OpenAI Scales PostgreSQL for 800 Million ChatGPT Users
OpenAI scales PostgreSQL to support 800 million ChatGPT users, handling millions of queries per second with a single primary and 50 read replicas.

OpenAI Scales PostgreSQL for 800 Million ChatGPT Users
OpenAI has unveiled its engineering accomplishments in scaling PostgreSQL to manage millions of queries per second (QPS), supporting 800 million ChatGPT users. This feat is achieved through a single primary Azure PostgreSQL flexible server instance, backed by nearly 50 read replicas across multiple global regions. The details were shared by engineer Bohan Zhang on OpenAI's official blog, highlighting optimizations in application-layer tweaks, database tuning, caching, rate limiting, and workload isolation. These efforts demonstrate PostgreSQL's capability for massive read-heavy workloads amid a 10x load growth over the past year (OpenAI).
Technical Breakdown: From Surge to Scale
The scaling journey began after ChatGPT's launch in late 2022, when traffic surged unexpectedly. OpenAI responded with rapid optimizations:
- Application Logic Refinement: Reduced inefficient queries.
- PostgreSQL Tuning: Adjusted parameters for better performance.
- Scaling: Vertically scaled instance sizes and horizontally expanded read replicas.
This setup maintains near-zero replication lag and low-latency reads across geo-distributed regions, providing substantial headroom for future growth (OpenAI).
Key Strategies
- Replicas and Replication: A single primary handles writes, with ~50 read replicas distributing read load globally on Azure infrastructure. High availability on the primary side ensures resilience.

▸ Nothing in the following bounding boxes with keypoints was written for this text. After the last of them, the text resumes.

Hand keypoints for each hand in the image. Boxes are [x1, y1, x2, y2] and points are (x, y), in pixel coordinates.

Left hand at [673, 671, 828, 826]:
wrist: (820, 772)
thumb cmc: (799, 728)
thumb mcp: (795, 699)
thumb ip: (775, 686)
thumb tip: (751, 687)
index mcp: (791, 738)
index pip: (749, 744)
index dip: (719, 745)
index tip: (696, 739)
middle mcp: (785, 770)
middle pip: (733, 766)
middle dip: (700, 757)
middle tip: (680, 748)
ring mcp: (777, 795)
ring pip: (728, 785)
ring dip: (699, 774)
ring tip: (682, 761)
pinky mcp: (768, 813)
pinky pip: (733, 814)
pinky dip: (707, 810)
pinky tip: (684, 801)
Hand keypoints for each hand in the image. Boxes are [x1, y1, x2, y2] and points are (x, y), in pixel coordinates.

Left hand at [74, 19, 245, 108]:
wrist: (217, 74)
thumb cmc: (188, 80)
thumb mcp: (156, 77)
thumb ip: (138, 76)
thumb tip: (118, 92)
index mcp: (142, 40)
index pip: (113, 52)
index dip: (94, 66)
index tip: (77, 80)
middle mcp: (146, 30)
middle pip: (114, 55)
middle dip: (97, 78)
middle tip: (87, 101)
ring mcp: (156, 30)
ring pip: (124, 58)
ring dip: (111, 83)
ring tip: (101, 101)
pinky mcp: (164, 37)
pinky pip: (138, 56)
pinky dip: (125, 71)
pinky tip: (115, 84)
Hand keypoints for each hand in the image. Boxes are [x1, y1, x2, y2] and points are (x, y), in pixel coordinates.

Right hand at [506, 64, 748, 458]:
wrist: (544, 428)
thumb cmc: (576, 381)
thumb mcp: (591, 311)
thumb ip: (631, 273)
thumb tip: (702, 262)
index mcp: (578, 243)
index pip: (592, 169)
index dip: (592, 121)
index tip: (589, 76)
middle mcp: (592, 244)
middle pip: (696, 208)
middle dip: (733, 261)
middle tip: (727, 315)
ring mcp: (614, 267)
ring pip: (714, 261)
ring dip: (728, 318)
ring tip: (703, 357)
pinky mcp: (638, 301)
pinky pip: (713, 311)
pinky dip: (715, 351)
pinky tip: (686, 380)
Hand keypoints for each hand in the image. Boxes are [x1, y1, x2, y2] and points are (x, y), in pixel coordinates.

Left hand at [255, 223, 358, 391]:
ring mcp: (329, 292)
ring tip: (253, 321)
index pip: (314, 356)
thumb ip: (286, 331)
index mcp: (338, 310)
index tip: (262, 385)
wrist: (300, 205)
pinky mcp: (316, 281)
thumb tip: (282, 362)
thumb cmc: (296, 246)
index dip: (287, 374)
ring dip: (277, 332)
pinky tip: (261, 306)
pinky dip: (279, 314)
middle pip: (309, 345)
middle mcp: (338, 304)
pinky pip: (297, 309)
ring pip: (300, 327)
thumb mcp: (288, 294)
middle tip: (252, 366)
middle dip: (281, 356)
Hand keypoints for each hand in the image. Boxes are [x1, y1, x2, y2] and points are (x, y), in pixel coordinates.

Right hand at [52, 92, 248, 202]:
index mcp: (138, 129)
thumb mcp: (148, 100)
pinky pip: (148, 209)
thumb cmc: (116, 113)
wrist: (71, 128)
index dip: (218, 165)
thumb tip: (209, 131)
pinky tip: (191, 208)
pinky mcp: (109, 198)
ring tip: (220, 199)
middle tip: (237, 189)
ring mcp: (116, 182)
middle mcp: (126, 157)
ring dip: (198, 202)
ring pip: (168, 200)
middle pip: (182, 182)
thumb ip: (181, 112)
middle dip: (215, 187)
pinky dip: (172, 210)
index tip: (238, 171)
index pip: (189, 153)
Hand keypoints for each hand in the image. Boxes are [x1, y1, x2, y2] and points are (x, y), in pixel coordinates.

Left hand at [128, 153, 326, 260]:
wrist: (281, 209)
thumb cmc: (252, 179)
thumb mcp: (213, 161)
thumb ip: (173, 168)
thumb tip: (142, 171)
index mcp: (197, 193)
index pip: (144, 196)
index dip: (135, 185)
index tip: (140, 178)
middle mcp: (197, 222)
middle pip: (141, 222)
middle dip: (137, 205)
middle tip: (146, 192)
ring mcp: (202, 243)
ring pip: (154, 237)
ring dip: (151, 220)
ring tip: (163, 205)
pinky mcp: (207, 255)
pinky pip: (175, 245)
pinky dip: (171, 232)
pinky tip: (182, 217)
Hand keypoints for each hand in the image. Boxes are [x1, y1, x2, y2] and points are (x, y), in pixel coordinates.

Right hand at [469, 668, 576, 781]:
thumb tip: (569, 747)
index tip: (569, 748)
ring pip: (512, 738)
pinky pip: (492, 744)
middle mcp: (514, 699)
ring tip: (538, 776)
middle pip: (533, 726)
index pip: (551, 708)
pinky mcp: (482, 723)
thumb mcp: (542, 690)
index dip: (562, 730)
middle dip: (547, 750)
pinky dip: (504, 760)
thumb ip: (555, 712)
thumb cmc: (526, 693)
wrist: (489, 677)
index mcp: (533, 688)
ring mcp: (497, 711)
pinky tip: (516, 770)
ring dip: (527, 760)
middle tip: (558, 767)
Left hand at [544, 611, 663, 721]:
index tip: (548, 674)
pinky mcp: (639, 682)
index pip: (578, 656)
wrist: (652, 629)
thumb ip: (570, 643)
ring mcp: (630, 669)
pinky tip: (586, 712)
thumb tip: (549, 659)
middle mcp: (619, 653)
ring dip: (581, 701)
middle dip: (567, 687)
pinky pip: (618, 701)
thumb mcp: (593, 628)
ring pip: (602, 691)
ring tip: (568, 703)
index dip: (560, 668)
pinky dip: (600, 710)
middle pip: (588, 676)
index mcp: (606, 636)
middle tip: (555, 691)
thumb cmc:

- Caching and Rate Limiting: Aggressive caching offloads repeated reads, while rate limiting prevents overload spikes.
- Workload Isolation: Separating read/write traffic and isolating workloads minimizes contention.
Despite successes, challenges emerged, such as Multi-Version Concurrency Control (MVCC) causing write amplification, prompting a shift toward sharded databases for newer workloads (YouTube).
Historical Context: PostgreSQL Evolution
PostgreSQL has been a backbone for OpenAI's core products like ChatGPT and its API. However, the post-ChatGPT boom tested its limits. By 2024-2025, a 10x load growth demanded reinvention. Earlier efforts focused on basic vertical scaling, but 2025 optimizations unlocked "millions of QPS," far beyond conventional wisdom for PostgreSQL in read-heavy scenarios (OpenAI).
Competitor Comparison: PostgreSQL vs. Alternatives
OpenAI's PostgreSQL reliance contrasts with peers using NoSQL or custom solutions:
| Database Approach | Company/Example | Key Strengths | Limitations vs. OpenAI's PostgreSQL |
|---|---|---|---|
| PostgreSQL (Single Primary + Replicas) | OpenAI (ChatGPT) | ACID compliance, SQL familiarity | Write amplification, single-primary risks |
| Cassandra/ScyllaDB | Discord | Horizontal write scaling | Weaker consistency, complex queries |
| CockroachDB | Cockroach Labs | Distributed SQL, auto-sharding | Higher latency/cost at scale |
| Custom Spanner-like | Global consistency | Proprietary, integration hurdles | |
| TiDB | ByteDance | MySQL-compatible HTAP | Less mature for AI vector workloads |
OpenAI's approach excels in read-heavy AI inference, where PostgreSQL's reliability trumps NoSQL's eventual consistency. However, for write-intensive training data, sharding is incoming.
Strategic Timing Amid AI Data Explosion
This disclosure comes as ChatGPT reaches 800 million users—likely weekly actives—and OpenAI eyes profitability post-$157B valuation. It counters narratives of PostgreSQL "failing at scale," reframing it as an architecture lesson: "PostgreSQL didn't fail—my assumptions did" (OpenAI).
Implications for Industry
OpenAI's blueprint validates PostgreSQL for AI at planetary scale, challenging myths of inevitable NoSQL migration. Developers gain a playbook: prioritize read replicas, zero-lag replication, and hybrid sharding. For Azure users, it highlights flexible servers' untapped potential.
Critiques persist: Single-primary fragility demands vigilance, and full sharding may loom for writes. Yet, powering ChatGPT's global dominance proves relational databases endure in AI's data deluge (OpenAI).